• [Work instruction]
Rewrite the entries from the line with "Оставьте заявку" to the line with "Zenés-táncos rendezvények, szabadtéri", changing "Ваш Телефон" to "Ваш номер телефона" and leaving everything else as it is.

+++ Data for this task

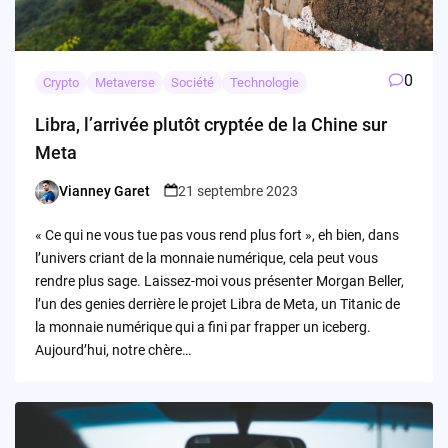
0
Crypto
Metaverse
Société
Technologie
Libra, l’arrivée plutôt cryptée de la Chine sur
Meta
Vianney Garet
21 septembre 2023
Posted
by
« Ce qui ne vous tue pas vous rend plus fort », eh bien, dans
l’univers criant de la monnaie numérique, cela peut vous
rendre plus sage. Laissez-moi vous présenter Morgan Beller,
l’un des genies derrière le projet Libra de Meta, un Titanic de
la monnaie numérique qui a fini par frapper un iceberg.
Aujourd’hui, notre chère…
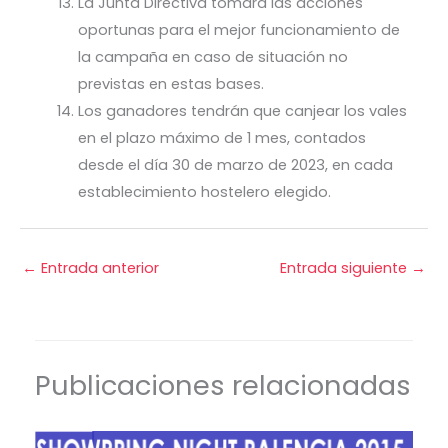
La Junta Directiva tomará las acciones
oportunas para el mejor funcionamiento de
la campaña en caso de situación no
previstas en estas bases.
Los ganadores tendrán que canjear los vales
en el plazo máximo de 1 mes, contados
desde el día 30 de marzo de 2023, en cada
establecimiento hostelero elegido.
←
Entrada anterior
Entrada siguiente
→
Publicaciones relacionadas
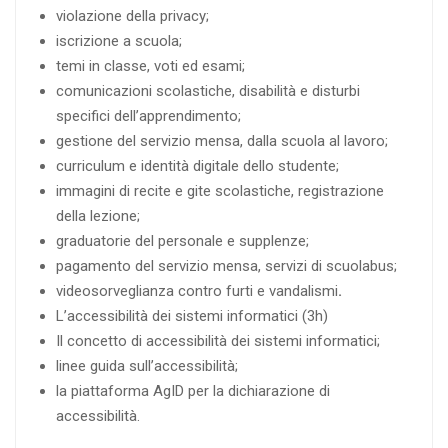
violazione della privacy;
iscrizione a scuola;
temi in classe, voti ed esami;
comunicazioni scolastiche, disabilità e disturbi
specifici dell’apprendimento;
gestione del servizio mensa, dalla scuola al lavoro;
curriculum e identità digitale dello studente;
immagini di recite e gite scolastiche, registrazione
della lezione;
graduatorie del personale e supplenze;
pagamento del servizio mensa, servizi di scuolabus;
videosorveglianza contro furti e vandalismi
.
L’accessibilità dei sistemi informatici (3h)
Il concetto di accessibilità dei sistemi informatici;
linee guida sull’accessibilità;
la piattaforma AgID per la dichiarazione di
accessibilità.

++++++
+++ Data for this task

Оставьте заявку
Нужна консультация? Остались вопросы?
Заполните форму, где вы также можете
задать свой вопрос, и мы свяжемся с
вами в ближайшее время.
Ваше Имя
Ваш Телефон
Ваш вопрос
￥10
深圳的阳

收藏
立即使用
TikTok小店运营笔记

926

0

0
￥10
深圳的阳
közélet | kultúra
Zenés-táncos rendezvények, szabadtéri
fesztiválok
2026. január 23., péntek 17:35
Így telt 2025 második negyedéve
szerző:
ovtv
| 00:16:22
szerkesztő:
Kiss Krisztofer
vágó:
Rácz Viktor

++++++

• [Response area]
Оставьте заявку
Нужна консультация? Остались вопросы?
Заполните форму, где вы также можете
задать свой вопрос, и мы свяжемся с
вами в ближайшее время.
Ваше Имя
Ваш номер телефона
Ваш вопрос
￥10
深圳的阳

收藏
立即使用
TikTok小店运营笔记

926

0

0
￥10
深圳的阳
közélet | kultúra
Zenés-táncos rendezvények, szabadtéri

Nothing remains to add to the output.